> _TEXT PASSAGE_:
- - -

With the ending of the 2012-13 school year, it is time to recount some of the good things going on in our Queens high schools.

John Adams High School has a flourishing robotics club called the Spartans. For eight years they have been building robots to take part in the nationwide First Robotics Competition. As part of their mission, they are now mentoring the robotics team at William Cullen Bryant HS.

Hillcrest HS has two of its nine institutes devoted to science. It has a pre-med institute and a health careers institute. The career institute just sent a large contingent to the regional HOSA competition in Syracuse, N.Y., where students won awards for CPR, first aid, EMT, medical math, nutrition and human growth and development.

John Adams HS also has a new New York University-sponsored neuroscience program. The only Queens school which had a semi-finalist is the Siemens National Science Competition was St. Francis Prep.

The Math, Science Research & Technology HS in Cambria Heights has a science program which does DNA research and also has a spring science fair. Three students each won a $10,000 presidential scholarship per semester from Long Island University to study nursing.

The National Action Council for Minorities in Engineering and AT&T is giving $50,000 to the Construction Trades Engineering and Architecture HS to promote high-tech skills among minority students. The grant will provide equipment and other classroom materials.

Students in Richmond Hill HS’s Health Careers Pathway recently had a tour of North-Shore Long Island Jewish hospital and visited the new emergency center. Students in Business Pathway secured internships in various businesses and the Virtual Enterprise program teaches them how to operate a virtual or make-believe business and sell at a virtual trade fair. The boys’ and girls’ tennis teams took part in the Autism Speaks walk in Citi Field as part of the school’s community volunteer activities.

- - -

> _PROBLEMS TO WORK ON_:
A) In the text about Queens high schools, what is the name of the John Adams High School robotics club?
B) Rewrite the part of the text about Queens high schools starting with "The Math, Science" and going on through "to study nursing.", with "spring" changed to "fall".

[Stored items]

- - -

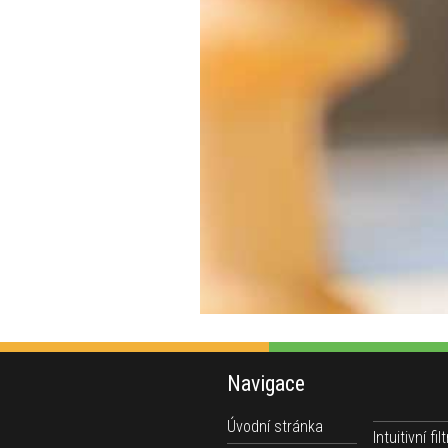
Navigace
Úvodní stránka
Intuitivní filt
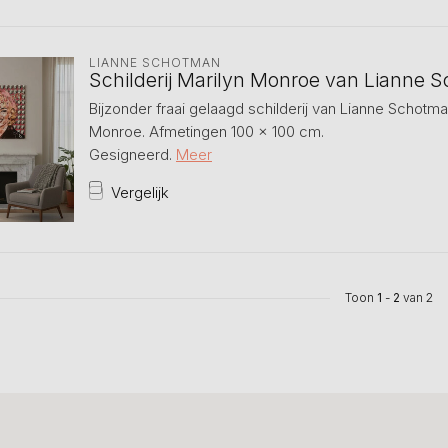
LIANNE SCHOTMAN
Schilderij Marilyn Monroe van Lianne 
Bijzonder fraai gelaagd schilderij van Lianne Schotm
Monroe. Afmetingen 100 x 100 cm.
Gesigneerd.
Meer
Vergelijk
Toon
1
-
2
van 2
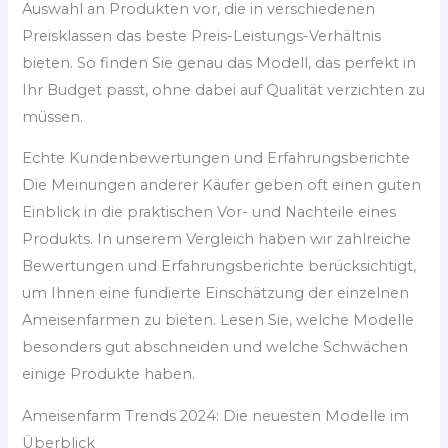
Auswahl an Produkten vor, die in verschiedenen
Preisklassen das beste Preis-Leistungs-Verhältnis
bieten. So finden Sie genau das Modell, das perfekt in
Ihr Budget passt, ohne dabei auf Qualität verzichten zu
müssen.
Echte Kundenbewertungen und Erfahrungsberichte
Die Meinungen anderer Käufer geben oft einen guten
Einblick in die praktischen Vor- und Nachteile eines
Produkts. In unserem Vergleich haben wir zahlreiche
Bewertungen und Erfahrungsberichte berücksichtigt,
um Ihnen eine fundierte Einschätzung der einzelnen
Ameisenfarmen zu bieten. Lesen Sie, welche Modelle
besonders gut abschneiden und welche Schwächen
einige Produkte haben.
Ameisenfarm Trends 2024: Die neuesten Modelle im
Überblick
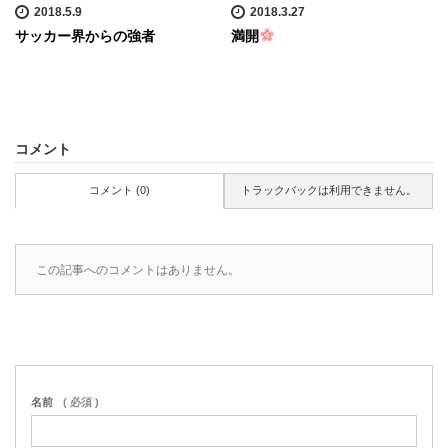
2018.5.9
2018.3.27
サッカー界からの強者
満開
コメント
コメント (0)
トラックバックは利用できません。
この記事へのコメントはありません。
名前
( 必須 )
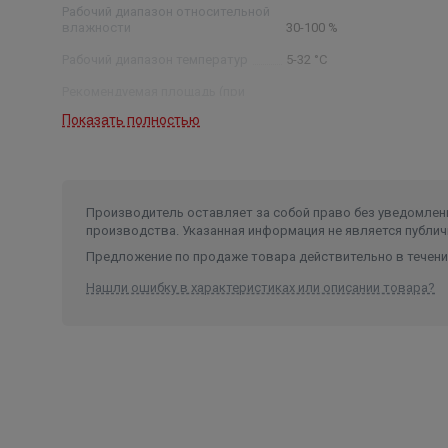
Встроенный автоматический цифровой гигро
Рабочий диапазон относительной
влажности
30-100 %
Часометр
В помещение до 300 м³.
Рабочий диапазон температур
5-32 °C
Рекомендуемая площадь (при
h=2,6 м)
115 м2
Показать полностью
Производительность по воздуху
300 м3/ч
Производитель оставляет за собой право без уведомлени
производства. Указанная информация не является публич
Предложение по продаже товара действительно в течение
Нашли ошибку в характеристиках или описании товара?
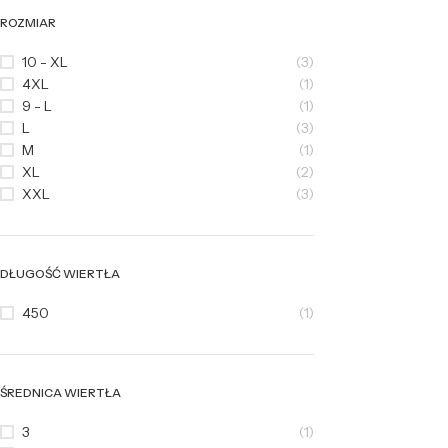
ROZMIAR
10 - XL
(3)
4XL
(1)
9 - L
(1)
L
(3)
M
(1)
XL
(2)
XXL
(3)
DŁUGOŚĆ WIERTŁA
450
(1)
ŚREDNICA WIERTŁA
3
(1)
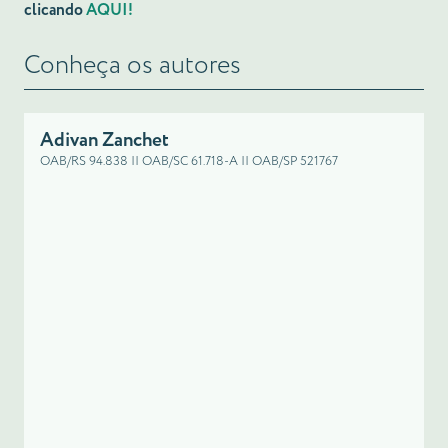
clicando
AQUI!
Conheça os autores
Adivan Zanchet
OAB/RS 94.838 || OAB/SC 61.718-A || OAB/SP 521767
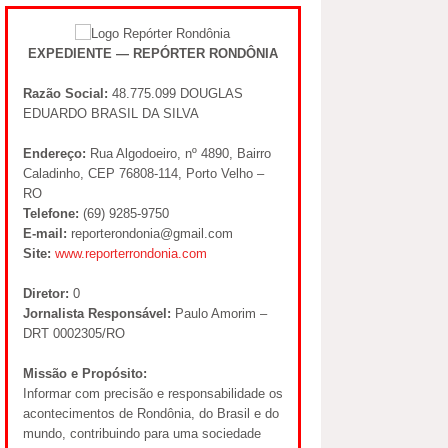
EXPEDIENTE — REPÓRTER RONDÔNIA
Razão Social:
48.775.099 DOUGLAS
EDUARDO BRASIL DA SILVA
Endereço:
Rua Algodoeiro, nº 4890, Bairro
Caladinho, CEP 76808-114, Porto Velho –
RO
Telefone:
(69) 9285-9750
E-mail:
reporterondonia@gmail.com
Site:
www.reporterrondonia.com
Diretor:
0
Jornalista Responsável:
Paulo Amorim –
DRT 0002305/RO
Missão e Propósito:
Informar com precisão e responsabilidade os
acontecimentos de Rondônia, do Brasil e do
mundo, contribuindo para uma sociedade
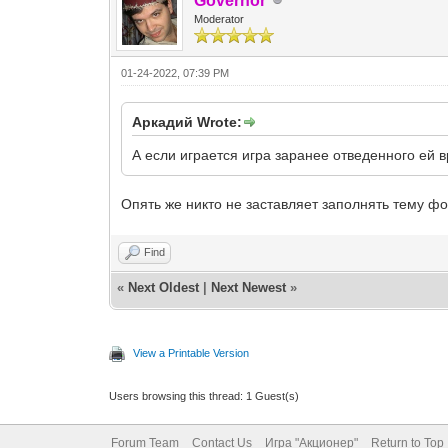
Governor
Moderator
01-24-2022, 07:39 PM
Аркадий Wrote:
А если играется игра заранее отведенного ей 
Опять же никто не заставляет заполнять тему ф
Find
«
Next Oldest
|
Next Newest
»
View a Printable Version
Users browsing this thread: 1 Guest(s)
Forum Team
Contact Us
Игра "Акционер"
Return to Top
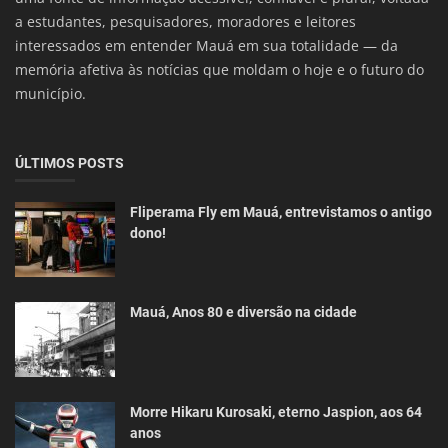
a estudantes, pesquisadores, moradores e leitores
interessados em entender Mauá em sua totalidade — da
memória afetiva às notícias que moldam o hoje e o futuro do
município.
ÚLTIMOS POSTS
Fliperama Fly em Mauá, entrevistamos o antigo
dono!
Mauá, Anos 80 e diversão na cidade
Morre Hikaru Kurosaki, eterno Jaspion, aos 64
anos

- - -

> _ANSWERS TO THE EXERCISES_:
A) The Spartans.

B)
The Math, Science Research & Technology HS in Cambria Heights has a science program which does DNA research and also has a fall science fair. Three students each won a $10,000 presidential scholarship per semester from Long Island University to study nursing.